Our results suggest that pemafibrate not only significantly reduces triglyceride levels but also improves serum ALT levels independently of lipid parameters. There is potential for pemafibrate to be considered as a future treatment for NAFLD.

5. Conclusions

Pemafibrate lowers triglycerides without inducing hepatic and renal dysfunction. Furthermore, it reduces ALT levels independently of lipid parameters.

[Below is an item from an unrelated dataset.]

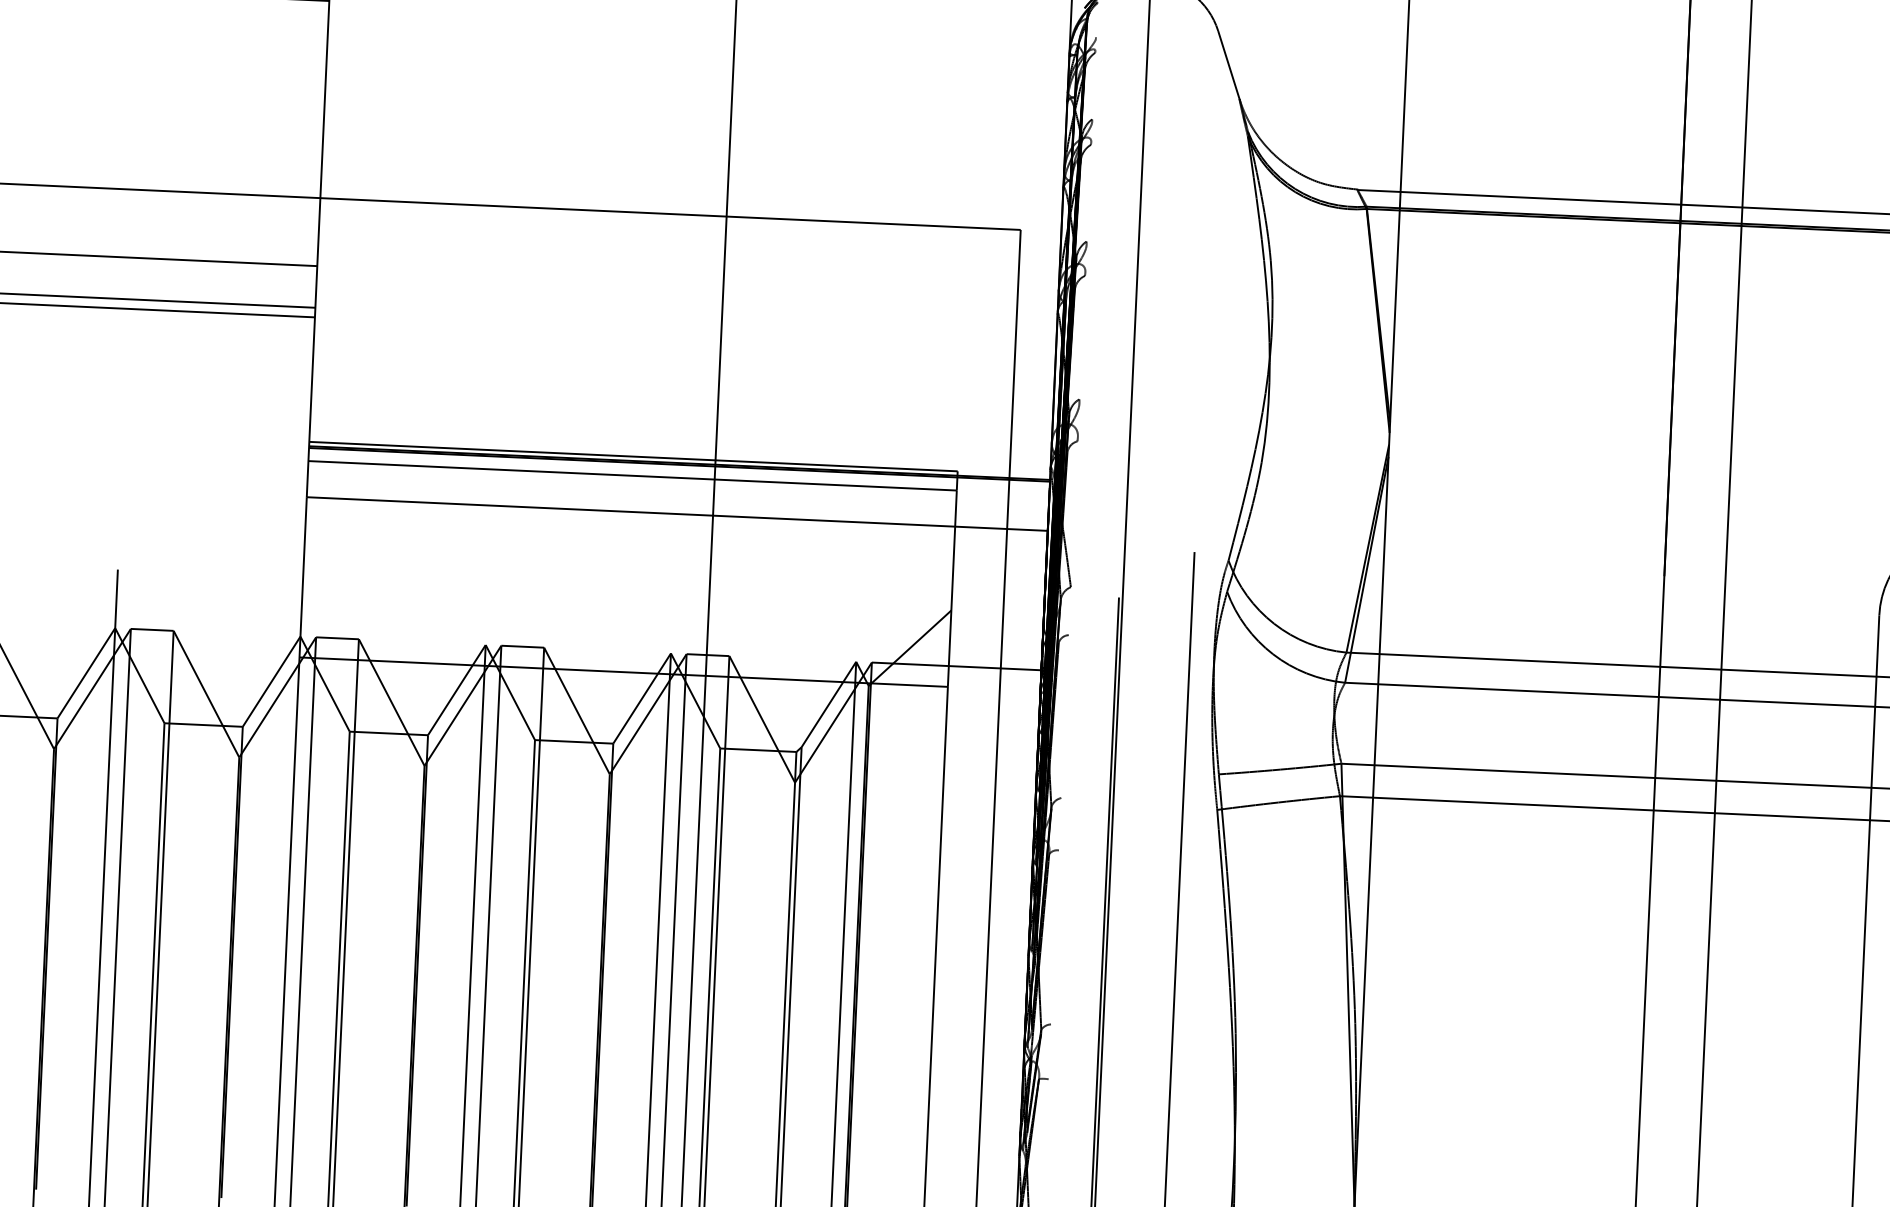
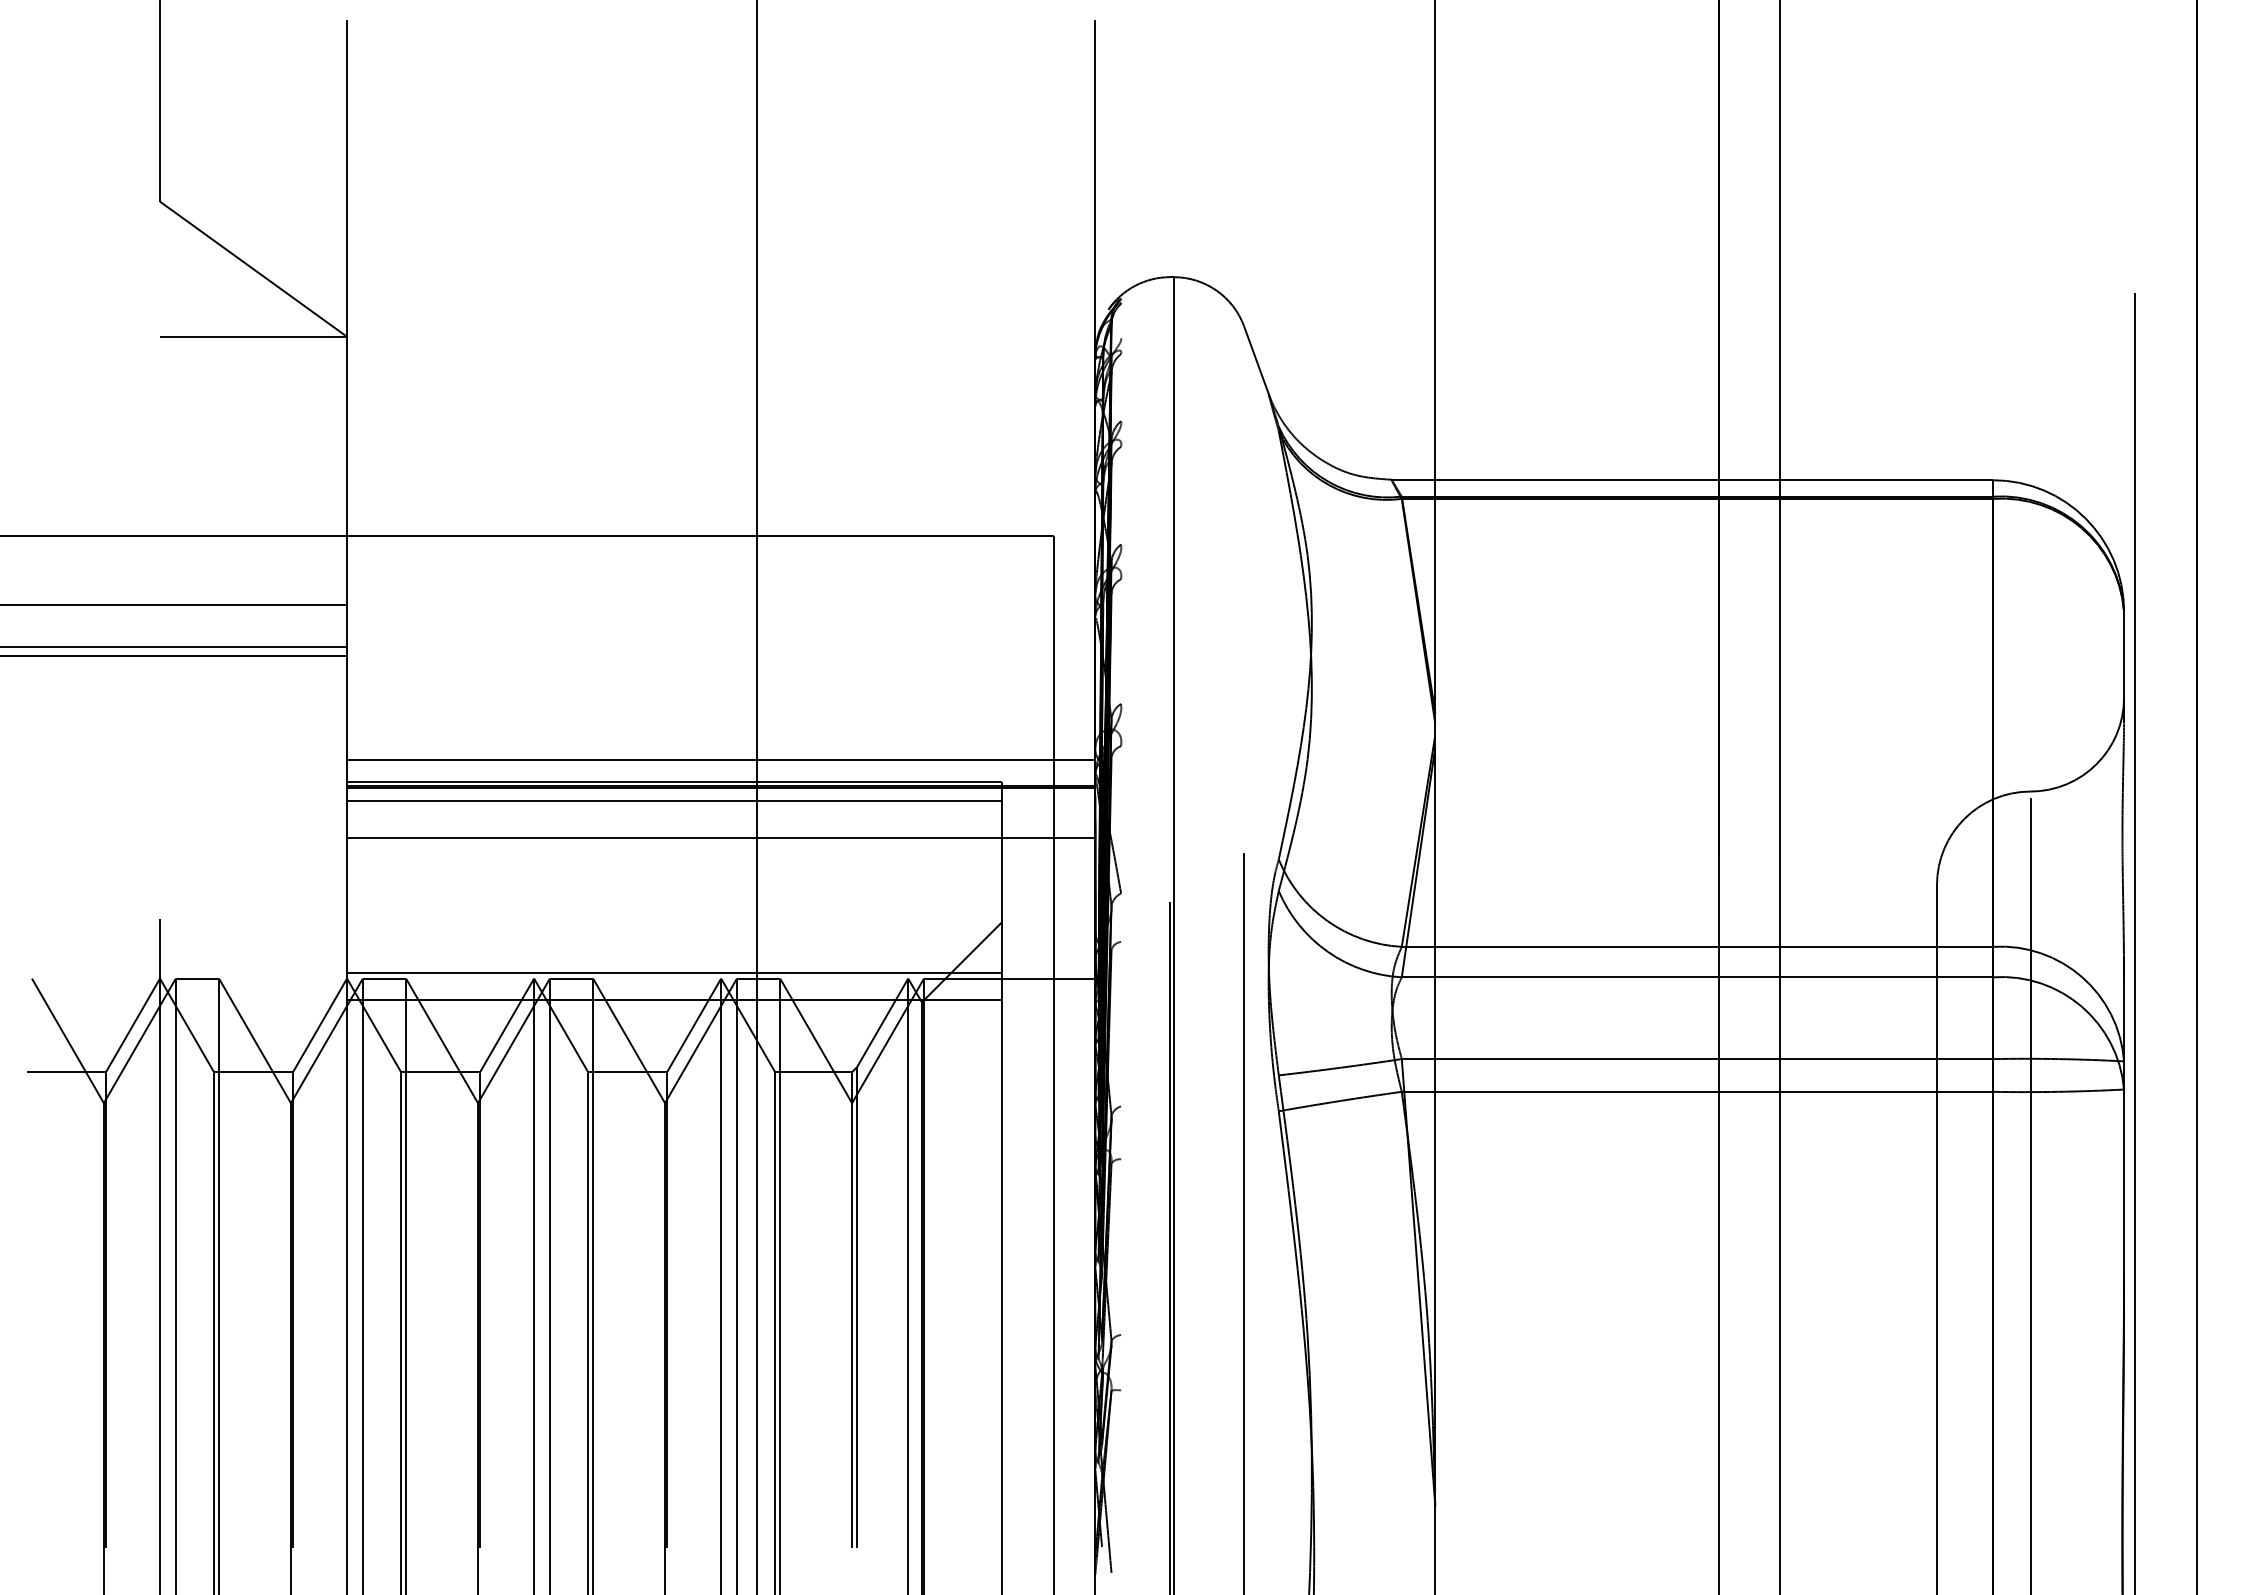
line: (681, 436) -> (721, 759), added
line: (624, 646) -> (674, 973), added

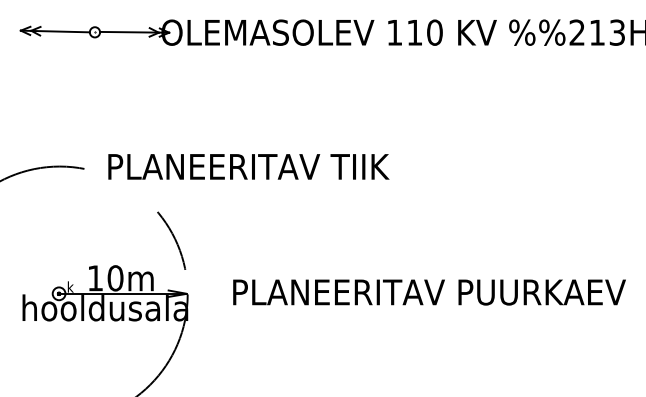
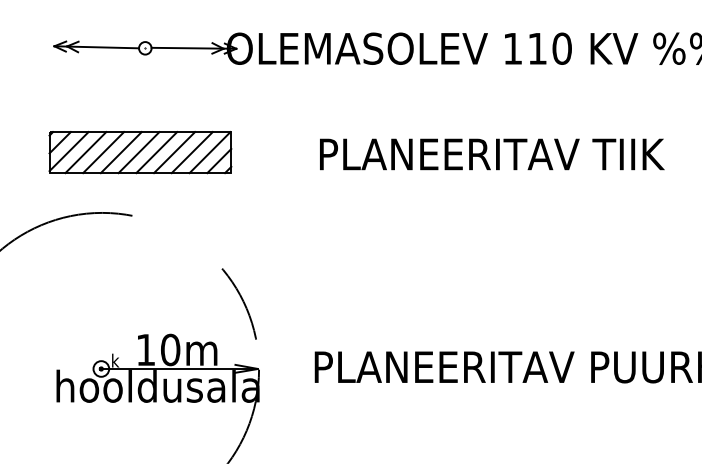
part: (90, 117) -> (139, 152), added
text: (248, 166) -> (491, 153), moved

Pemafibrate may have beneficial effects on NAFLD. It is a safe and efficient medication for treating dyslipidemia and NAFLD.

6. Limitation

There are several limitations in this study.

• This was a single-facility, retrospective observational study.
• The pemafibrate administration period was not unified.
• The control group was not set.
• No histopathological evaluation of the liver was performed after administration.
• There are quite a lot of concomitant medications, and pemafibrate alone could not be evaluated. In particular, SGLT2 inhibitors and concomitant drugs such as statins and ezetimibe may greatly affect the effects of NAFLD.